Search code examples
pythonemailmimemultiparteml

AttributeError: 'str' object has no attribute 'copy' when parsing Multipart email message


Python 3.6 email module crashes with this error:

Traceback (most recent call last):
  File "empty-eml.py", line 9, in <module>
    for part in msg.iter_attachments():
  File "/usr/lib/python3.6/email/message.py", line 1055, in iter_attachments
    parts = self.get_payload().copy()
AttributeError: 'str' object has no attribute 'copy'

The crash can be reproduced with this EML file,

From: "[email protected]" <[email protected]>
To: <[email protected]>
Subject: COURRIER EMIS PAR PACIFICA 
MIME-Version: 1.0
Content-Type: multipart/mixed;
    boundary="----=_Part_3181_1274694650.1556805728023"
Date: Thu, 2 May 2019 16:02:08 +0200

and this piece of minimal code:

from email import policy
from email.parser import Parser
from sys import argv


with open(argv[1]) as eml_file:
    msg = Parser(policy=policy.default).parse(eml_file)
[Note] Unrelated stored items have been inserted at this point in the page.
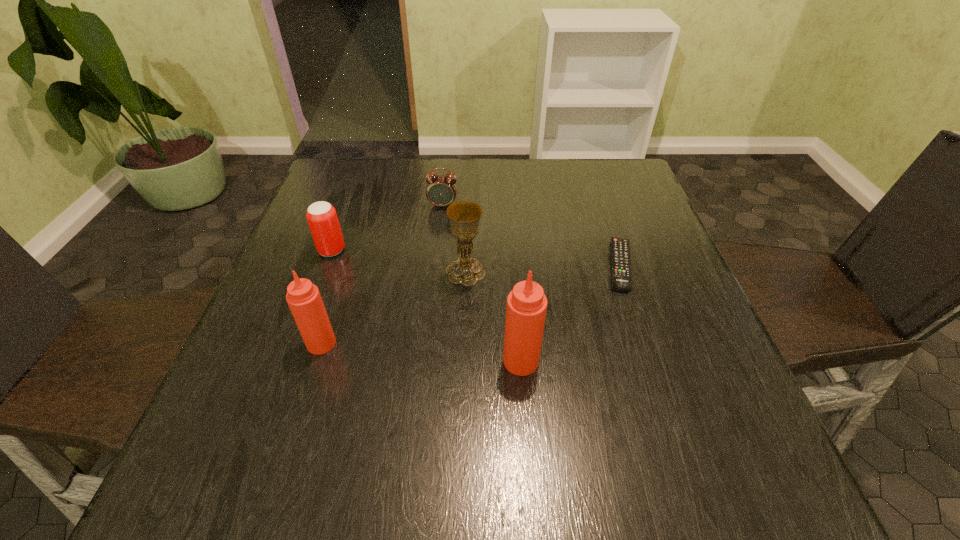
The width and height of the screenshot is (960, 540). In order to click on free spot at the left edge of the desktop in this screenshot , I will do `click(290, 359)`.

Where is `vacant space at the right edge of the desktop`? The image size is (960, 540). vacant space at the right edge of the desktop is located at coordinates (666, 327).

In the image, there is a desktop. Where is `vacant space at the far left corner`? Image resolution: width=960 pixels, height=540 pixels. vacant space at the far left corner is located at coordinates (372, 174).

The image size is (960, 540). What are the coordinates of `free space at the far right corner` in the screenshot? It's located at (632, 191).

Identify the location of free spot between the left Tabasco sauce and the chalice. (394, 308).

Identify the location of free point between the chalice and the beer can. (398, 261).

The width and height of the screenshot is (960, 540). What are the coordinates of `vacant space that is in between the left Tabasco sauce and the farthest object` in the screenshot? It's located at (382, 274).

Find the location of `vacant space that's between the beer can and the rightmost object`. vacant space that's between the beer can and the rightmost object is located at coordinates (476, 258).

Locate an element on the screen. The width and height of the screenshot is (960, 540). free space between the shortest object and the alarm clock is located at coordinates (531, 235).

This screenshot has width=960, height=540. What are the coordinates of `free space between the left Tabasco sauce and the tallest object` in the screenshot? It's located at (421, 352).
for part in msg.iter_attachments():
    pass

I believe it has to do something with the Content-Type being multipart/mixed together with the email content being empty, which causes get_payload to return str. However, I am not sure, if such EML is forbidden by standard (but I have many such samples), it is a bug in the email module, or me using the code wrong.


Solution

  • If you change the policy to strict:

    Parser(policy=policy.strict).parse(eml_file)
    

    the parser raises email.errors.StartBoundaryNotFoundDefect, described in the docs as:

    StartBoundaryNotFoundDefect – The start boundary claimed in the Content-Type header was never found.

    If you parse the message with policy.default and inspect it's defects afterwards it contains two defects:

    [StartBoundaryNotFoundDefect(), MultipartInvariantViolationDefect()]
    

    MultipartInvariantViolationDefect – A message claimed to be a multipart, but no subparts were found. Note that when a message has this defect, its is_multipart() method may return false even though its content type claims to be multipart.

    A consequence of the StartBoundaryNotFoundDefect is that the parser terminates parsing and sets the message payload to the body that has been captured so far - in this case, nothing, so the payload is an empty string, causing the exception that you are seeing when you run your code.

    Arguably the fact that Python doesn't check whether payload is a list before calling copy() on it is a bug.

    In practice, you have to handle these messages either by wrapping the iteration of attachments in a try/except, conditioning iteration on the contents of msg.defects, or parsing with policy.strict and discarding all messages that report defects.